**Exercise objective:**
Copy everything from the line with "At which label is the value closest to 1?" down to the line with "16:00, 16:01, 16:02", both of those lines included. Leave out the pictures.

**Data to examine:**
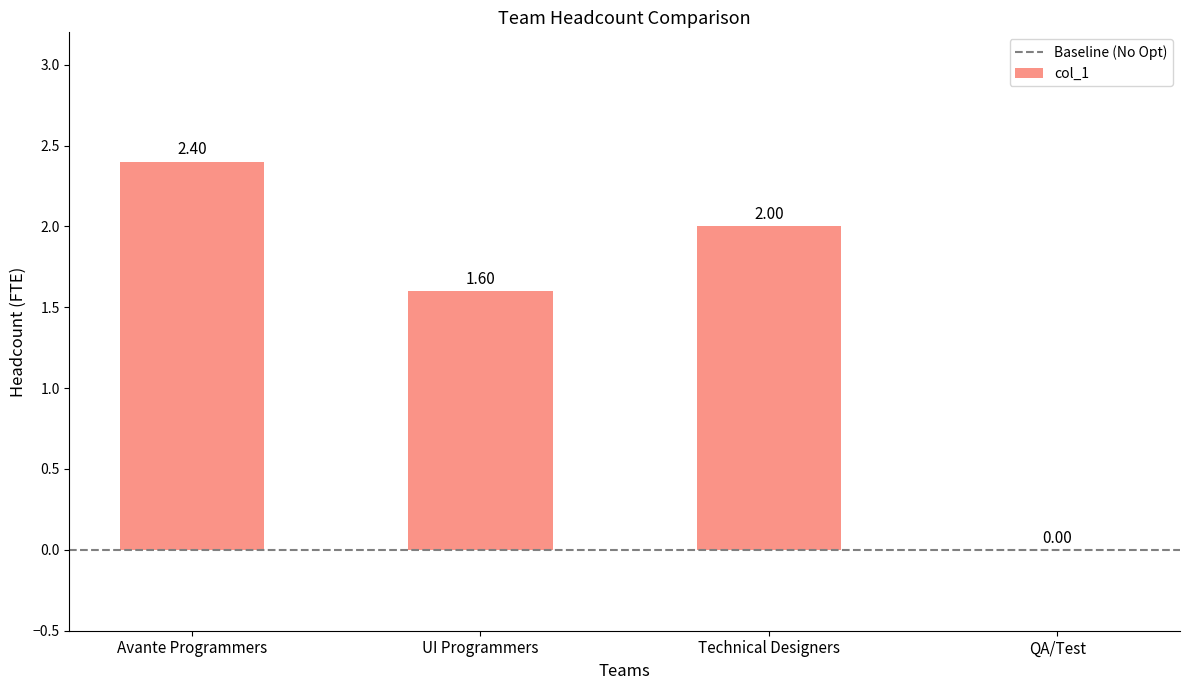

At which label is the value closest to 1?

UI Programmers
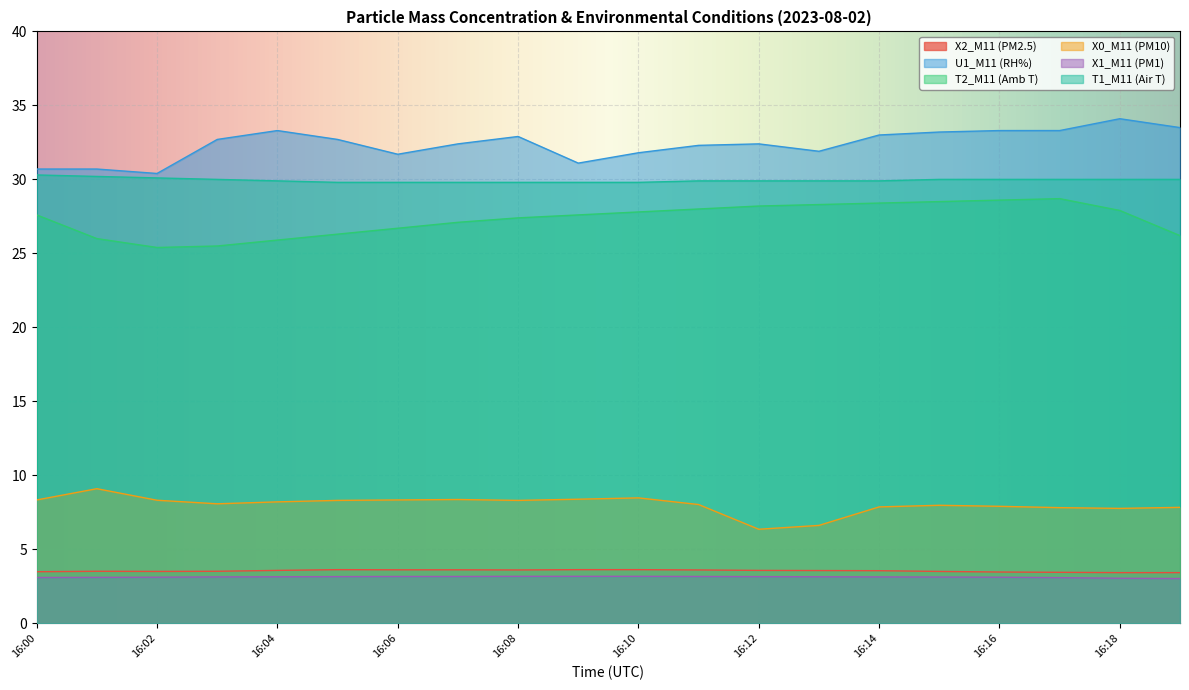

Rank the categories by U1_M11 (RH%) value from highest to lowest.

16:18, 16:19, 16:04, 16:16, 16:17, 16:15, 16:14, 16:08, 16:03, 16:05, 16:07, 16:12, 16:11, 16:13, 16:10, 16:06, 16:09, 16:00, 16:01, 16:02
---
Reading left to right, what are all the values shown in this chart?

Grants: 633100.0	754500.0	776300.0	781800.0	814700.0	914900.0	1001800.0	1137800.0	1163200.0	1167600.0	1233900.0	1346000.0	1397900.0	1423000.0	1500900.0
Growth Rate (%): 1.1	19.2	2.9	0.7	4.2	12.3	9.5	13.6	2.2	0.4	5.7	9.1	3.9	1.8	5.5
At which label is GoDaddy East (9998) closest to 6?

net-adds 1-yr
--
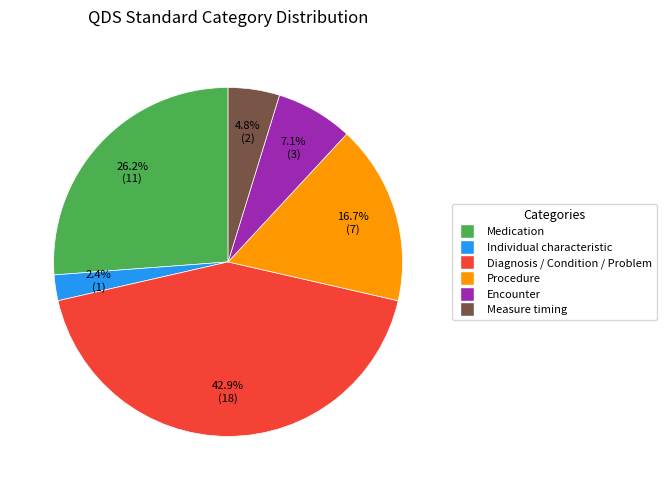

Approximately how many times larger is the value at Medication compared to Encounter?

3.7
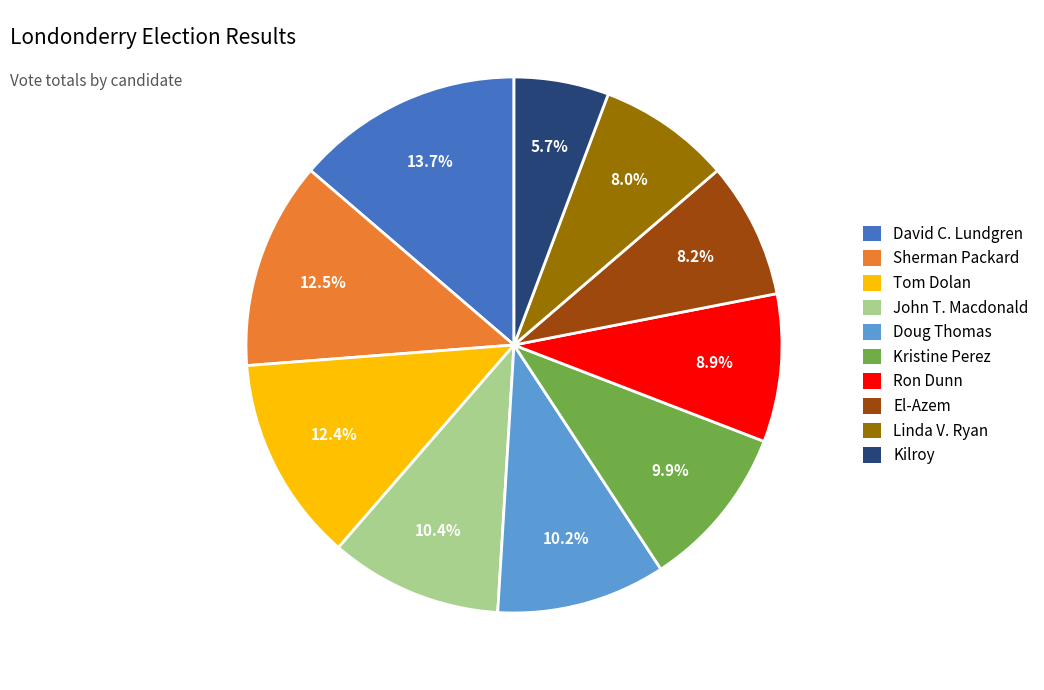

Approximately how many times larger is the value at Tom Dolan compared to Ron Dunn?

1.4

**Exercise response:**
At which label is the value closest to 1?

UI Programmers

Rank the categories by U1_M11 (RH%) value from highest to lowest.

16:18, 16:19, 16:04, 16:16, 16:17, 16:15, 16:14, 16:08, 16:03, 16:05, 16:07, 16:12, 16:11, 16:13, 16:10, 16:06, 16:09, 16:00, 16:01, 16:02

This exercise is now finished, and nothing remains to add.